7.2 Classical statistics vs. machine learning

Two cultures of statistical analysis (Breiman 2001; Molina and Garip 2019, 29)
- Data modeling vs. algorithmic modeling (Breiman 2001)
  - $\approx$ generative modelling vs. algorithmic modeling (Donoho 2017)
Generative modeling (classical statistics, Objective: Inference)
- Goal: understand how an outcome is related to inputs
- Analyst proposes a stochastic model that could have generated the data, and estimates the parameters of the model from the data
- Leads to simple and interpretable models BUT often ignores model uncertainty and out-of-sample performance
Predictive modeling (Objective: Prediction)
- Goal: prediction, i.e., forecast the outcome for unseen (Q: ?) or future observations
- Analyst treats the underlying generative model for the data as unknown and considers the predictive accuracy of alternative models on new data.
- Leads to complex models that perform well out of sample BUT can produce black-box results that offer little insight on the mechanism linking the inputs to the output (but Interpretable ML)
See also James et al. (2013, Ch. 2.1.1)

References

Breiman, Leo. 2001. “Statistical Modeling: The Two Cultures (with Comments and a Rejoinder by the Author).” SSO Schweiz. Monatsschr. Zahnheilkd. 16 (3): 199–231.

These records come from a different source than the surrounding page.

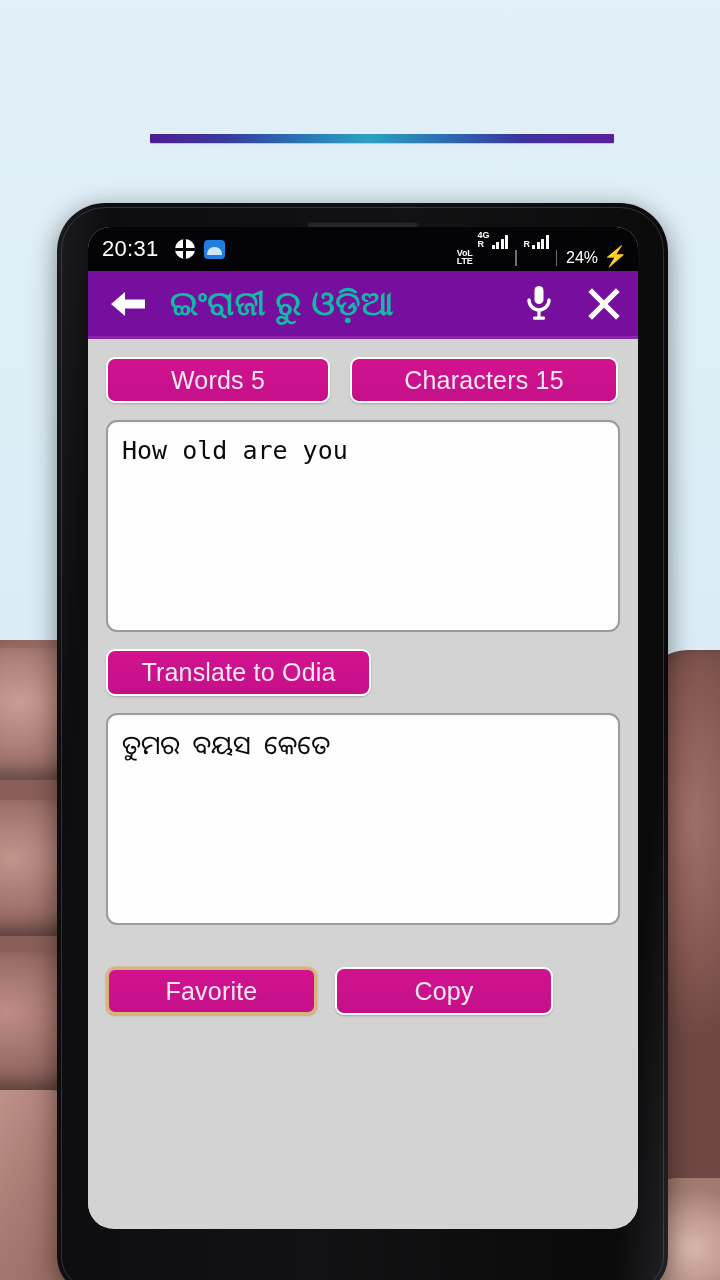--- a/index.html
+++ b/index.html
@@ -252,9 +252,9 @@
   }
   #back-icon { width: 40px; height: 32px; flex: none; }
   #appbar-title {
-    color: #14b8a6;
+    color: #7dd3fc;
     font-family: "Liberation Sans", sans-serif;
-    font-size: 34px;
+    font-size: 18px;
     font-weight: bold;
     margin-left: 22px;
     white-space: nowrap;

Donoho, David. 2017. “50 Years of Data Science.” J. Comput. Graph. Stat. 26 (4): 745–66.

James, Gareth, Daniela Witten, Trevor Hastie, and Robert Tibshirani. 2013. An Introduction to Statistical Learning: With Applications in R. Springer Texts in Statistics. Springer.

Molina, Mario, and Filiz Garip. 2019. “Machine Learning for Sociology.” Annu. Rev. Sociol., July.